Musk would liquidate Tesla shares to 'solve world hunger' if UN can explain how money would be spent

Musk's tweet comes at a time some politicians call on billionaires to start to pay more in taxes

Elon Musk, the founder of Telsa whose net worth is approaching $300 billion, responded Sunday to calls from social media users to sell some stock to solve world hunger.

Musk responded to a repost of a CNN article that quoted David Beasley, the director of the UN’s World Food Program, who said billionaires need to "step up now" — namely Musk and Jeff Bezos.

"Six billion dollars to help 42 million people that are literally going to die if we don’t reach them. It’s not complicated," he said. 

Musk indicated that it is not that simple. He responded to a post from an AI researcher who pointed out that the WFP raised $8.4 billion in 2020. He asked why it "didn’t solve world hunger" then. The WFP's website said it was still $5.3 billion short of the amount needed. The agency did not immediately respond to an email from Fox News.
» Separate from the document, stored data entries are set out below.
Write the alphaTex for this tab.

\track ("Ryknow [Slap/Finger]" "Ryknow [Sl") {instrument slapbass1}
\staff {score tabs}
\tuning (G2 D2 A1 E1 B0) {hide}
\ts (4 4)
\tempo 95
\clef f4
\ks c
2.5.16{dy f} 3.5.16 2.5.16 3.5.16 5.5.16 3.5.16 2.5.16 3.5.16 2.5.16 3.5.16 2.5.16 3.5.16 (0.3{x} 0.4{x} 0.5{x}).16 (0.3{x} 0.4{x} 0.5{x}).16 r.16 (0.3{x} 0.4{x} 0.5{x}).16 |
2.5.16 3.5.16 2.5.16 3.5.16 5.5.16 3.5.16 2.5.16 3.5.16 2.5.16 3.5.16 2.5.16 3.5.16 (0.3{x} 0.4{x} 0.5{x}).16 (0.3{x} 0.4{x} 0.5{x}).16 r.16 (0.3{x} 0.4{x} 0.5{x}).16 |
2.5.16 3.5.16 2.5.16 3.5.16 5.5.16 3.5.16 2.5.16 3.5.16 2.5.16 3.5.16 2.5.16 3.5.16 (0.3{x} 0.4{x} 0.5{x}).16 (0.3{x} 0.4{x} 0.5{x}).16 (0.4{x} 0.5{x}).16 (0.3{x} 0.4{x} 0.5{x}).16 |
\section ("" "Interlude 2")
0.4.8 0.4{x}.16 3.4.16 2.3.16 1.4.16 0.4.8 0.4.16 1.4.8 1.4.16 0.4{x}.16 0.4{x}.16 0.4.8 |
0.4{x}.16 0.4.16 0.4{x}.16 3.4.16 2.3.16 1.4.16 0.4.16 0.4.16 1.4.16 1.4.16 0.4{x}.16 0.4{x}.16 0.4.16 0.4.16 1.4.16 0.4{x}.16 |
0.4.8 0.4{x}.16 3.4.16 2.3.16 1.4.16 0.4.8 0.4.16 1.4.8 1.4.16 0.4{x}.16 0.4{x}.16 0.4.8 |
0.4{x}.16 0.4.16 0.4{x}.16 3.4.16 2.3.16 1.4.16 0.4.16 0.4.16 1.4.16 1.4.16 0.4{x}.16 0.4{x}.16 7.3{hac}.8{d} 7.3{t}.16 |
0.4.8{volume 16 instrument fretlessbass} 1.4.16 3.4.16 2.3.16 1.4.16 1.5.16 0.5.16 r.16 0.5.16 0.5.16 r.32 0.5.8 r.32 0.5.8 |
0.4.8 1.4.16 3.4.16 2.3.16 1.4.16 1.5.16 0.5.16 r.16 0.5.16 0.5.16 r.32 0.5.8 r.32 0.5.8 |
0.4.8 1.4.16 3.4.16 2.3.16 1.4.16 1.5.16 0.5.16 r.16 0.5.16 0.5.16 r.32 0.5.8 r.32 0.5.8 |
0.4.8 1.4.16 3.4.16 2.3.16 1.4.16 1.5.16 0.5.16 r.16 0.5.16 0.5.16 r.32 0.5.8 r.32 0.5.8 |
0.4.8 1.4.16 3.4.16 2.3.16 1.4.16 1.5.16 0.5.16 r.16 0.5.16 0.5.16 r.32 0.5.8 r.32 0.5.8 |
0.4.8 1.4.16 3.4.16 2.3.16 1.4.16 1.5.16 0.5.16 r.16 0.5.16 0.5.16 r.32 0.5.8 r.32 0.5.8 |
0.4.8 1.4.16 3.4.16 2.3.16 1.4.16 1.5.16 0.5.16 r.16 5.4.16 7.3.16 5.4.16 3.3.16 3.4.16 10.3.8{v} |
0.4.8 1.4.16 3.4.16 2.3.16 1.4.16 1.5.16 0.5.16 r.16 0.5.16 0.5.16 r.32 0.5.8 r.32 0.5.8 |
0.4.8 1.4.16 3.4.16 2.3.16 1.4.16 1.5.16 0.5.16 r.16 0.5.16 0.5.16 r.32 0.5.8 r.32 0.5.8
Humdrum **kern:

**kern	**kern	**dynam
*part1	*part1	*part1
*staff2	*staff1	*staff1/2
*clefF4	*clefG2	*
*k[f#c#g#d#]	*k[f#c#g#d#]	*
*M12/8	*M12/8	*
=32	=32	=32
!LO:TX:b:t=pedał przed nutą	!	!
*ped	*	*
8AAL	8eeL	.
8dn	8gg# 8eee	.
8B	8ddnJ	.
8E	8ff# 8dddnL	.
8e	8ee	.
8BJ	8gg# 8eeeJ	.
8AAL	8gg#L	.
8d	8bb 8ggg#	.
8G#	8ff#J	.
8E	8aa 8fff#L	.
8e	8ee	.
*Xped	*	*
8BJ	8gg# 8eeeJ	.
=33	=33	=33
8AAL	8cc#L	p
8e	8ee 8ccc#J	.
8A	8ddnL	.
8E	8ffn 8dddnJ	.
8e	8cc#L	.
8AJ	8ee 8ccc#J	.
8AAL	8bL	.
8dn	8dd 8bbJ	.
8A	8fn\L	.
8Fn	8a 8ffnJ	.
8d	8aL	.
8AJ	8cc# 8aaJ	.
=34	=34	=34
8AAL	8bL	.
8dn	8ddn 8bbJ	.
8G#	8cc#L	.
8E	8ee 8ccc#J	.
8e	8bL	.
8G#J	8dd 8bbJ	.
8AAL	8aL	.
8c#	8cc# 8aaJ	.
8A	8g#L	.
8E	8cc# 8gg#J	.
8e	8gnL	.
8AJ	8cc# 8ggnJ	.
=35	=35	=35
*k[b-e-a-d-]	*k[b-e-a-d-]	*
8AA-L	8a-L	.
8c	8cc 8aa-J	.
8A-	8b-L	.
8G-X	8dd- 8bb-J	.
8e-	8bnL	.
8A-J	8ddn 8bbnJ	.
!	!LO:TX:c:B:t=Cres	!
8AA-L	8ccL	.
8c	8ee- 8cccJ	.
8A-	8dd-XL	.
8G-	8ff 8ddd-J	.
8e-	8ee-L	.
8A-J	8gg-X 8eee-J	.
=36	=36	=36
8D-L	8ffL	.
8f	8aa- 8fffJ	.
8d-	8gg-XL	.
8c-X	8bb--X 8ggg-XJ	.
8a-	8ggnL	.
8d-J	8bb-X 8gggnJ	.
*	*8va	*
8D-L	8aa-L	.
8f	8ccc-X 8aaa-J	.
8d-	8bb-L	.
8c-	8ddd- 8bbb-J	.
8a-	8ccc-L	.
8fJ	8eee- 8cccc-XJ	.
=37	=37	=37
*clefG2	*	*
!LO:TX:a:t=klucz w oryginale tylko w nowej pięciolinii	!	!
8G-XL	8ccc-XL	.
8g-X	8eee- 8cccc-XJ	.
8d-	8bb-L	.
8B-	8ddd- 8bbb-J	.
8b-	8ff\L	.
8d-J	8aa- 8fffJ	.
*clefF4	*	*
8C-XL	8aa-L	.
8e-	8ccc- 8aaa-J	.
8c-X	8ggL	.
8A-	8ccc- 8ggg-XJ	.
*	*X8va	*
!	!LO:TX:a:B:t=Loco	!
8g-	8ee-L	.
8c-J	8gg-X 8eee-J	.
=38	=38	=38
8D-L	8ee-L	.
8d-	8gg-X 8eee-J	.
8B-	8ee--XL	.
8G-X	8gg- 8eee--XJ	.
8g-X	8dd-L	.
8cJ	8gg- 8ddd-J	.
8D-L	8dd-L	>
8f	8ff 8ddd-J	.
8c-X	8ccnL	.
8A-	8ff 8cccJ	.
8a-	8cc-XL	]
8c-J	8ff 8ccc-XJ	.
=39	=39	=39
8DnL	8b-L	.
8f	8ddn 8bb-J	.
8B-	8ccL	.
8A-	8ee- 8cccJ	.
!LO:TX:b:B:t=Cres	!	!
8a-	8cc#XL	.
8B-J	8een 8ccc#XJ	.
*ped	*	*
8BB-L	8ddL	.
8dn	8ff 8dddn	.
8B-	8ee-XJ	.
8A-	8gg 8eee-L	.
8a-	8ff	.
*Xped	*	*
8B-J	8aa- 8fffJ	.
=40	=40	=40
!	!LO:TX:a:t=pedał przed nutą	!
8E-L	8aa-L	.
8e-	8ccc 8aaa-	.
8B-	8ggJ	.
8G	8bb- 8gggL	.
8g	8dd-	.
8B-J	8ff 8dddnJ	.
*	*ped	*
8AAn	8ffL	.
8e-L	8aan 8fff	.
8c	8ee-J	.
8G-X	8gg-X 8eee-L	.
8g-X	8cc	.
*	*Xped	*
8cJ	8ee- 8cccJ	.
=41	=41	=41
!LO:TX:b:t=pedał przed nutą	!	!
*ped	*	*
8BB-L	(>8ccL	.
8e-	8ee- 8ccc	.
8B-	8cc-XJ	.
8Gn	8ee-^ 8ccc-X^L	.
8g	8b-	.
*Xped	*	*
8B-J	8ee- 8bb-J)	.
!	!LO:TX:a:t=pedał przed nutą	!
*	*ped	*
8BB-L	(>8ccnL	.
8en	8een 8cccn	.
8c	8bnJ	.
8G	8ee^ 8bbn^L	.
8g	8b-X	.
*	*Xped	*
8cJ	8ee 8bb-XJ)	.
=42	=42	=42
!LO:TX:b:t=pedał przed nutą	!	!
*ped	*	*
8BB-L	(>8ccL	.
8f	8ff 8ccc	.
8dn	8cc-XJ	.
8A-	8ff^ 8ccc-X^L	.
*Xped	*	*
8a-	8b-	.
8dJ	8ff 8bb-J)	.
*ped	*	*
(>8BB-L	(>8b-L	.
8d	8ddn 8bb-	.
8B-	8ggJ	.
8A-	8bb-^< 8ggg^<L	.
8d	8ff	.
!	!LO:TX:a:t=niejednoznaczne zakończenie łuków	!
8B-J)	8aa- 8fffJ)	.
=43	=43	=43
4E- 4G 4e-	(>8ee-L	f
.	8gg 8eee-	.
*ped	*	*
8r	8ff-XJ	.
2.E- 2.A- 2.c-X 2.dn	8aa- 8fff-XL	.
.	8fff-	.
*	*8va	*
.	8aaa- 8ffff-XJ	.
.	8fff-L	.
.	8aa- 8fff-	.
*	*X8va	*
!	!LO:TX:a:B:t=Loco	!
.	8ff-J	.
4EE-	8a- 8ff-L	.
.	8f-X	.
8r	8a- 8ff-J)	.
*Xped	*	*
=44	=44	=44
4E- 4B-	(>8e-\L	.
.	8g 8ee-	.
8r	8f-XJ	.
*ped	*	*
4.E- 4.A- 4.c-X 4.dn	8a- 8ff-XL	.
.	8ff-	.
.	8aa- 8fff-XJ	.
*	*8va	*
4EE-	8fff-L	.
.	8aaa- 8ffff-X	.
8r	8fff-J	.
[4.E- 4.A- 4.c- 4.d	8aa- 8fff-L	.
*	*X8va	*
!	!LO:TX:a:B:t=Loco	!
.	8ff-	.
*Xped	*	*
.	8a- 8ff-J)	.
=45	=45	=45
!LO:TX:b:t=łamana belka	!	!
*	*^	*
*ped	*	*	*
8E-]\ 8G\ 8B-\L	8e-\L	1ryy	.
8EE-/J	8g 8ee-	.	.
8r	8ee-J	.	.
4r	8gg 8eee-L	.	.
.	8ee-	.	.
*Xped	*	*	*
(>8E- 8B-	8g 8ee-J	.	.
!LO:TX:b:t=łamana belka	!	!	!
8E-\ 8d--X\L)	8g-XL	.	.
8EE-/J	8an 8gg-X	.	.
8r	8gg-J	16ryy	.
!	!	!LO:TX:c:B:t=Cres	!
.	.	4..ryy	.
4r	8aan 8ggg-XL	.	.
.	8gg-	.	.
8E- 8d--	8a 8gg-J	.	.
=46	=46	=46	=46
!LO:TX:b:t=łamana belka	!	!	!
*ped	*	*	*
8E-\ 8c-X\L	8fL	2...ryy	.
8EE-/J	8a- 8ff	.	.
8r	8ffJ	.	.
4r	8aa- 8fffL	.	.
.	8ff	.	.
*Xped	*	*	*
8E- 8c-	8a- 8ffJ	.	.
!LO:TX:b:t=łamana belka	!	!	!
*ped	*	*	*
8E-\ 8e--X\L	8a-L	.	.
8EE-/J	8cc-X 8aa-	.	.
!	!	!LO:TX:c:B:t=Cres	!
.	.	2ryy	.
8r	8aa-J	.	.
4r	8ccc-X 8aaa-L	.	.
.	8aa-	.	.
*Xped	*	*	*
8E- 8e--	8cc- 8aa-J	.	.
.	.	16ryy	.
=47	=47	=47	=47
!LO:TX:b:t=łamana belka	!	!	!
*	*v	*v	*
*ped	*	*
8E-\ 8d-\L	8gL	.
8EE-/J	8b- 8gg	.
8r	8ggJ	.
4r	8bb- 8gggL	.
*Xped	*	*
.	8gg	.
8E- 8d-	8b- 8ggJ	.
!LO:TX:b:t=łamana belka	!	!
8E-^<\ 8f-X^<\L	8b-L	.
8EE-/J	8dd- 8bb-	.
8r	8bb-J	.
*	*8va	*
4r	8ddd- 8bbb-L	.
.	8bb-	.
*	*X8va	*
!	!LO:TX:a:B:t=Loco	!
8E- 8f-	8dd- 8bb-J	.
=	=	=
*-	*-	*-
Elon Musk, Tesla CEO, stands in the foundry of the Tesla Gigafactory during a press event in Grünheide near Berlin from the end of 2021. Photo: Patrick Pleul/dpa-Zentralbild/ZB (Photo by Patrick Pleul/picture alliance via Getty Images)

Musk tweeted that if the UN program can "describe on this Twitter thread exactly how $6B will solve world hunger, I will sell Tesla stock right now and do it." He called on transparent and open accounting.


The post stirred online debate as some Democrats look to billionaires to help fund President Biden’s Build Back Better bill and pay their "fair share."

There are food crises in countries like Ethiopia, Yemen and Afghanistan, and in many instances, the act of delivering food to those in need is met by resistance from governments. Last week, the UN said an aide flight into Tigray, Ethiopia, was forced to turn around due to airstrikes on the region’s capital, Mekelle. 

A group of people from Tigray, Ethiopia, outside Leinster House, Dublin, ahead of expected protests from members of Extinction Rebellion on Sept. 15, 2021. (Photo by Niall Carson/PA Images via Getty Images)

Just 14% of needed aid has entered Tigray since the blockade began, according to the U.N., and almost no medicine at all.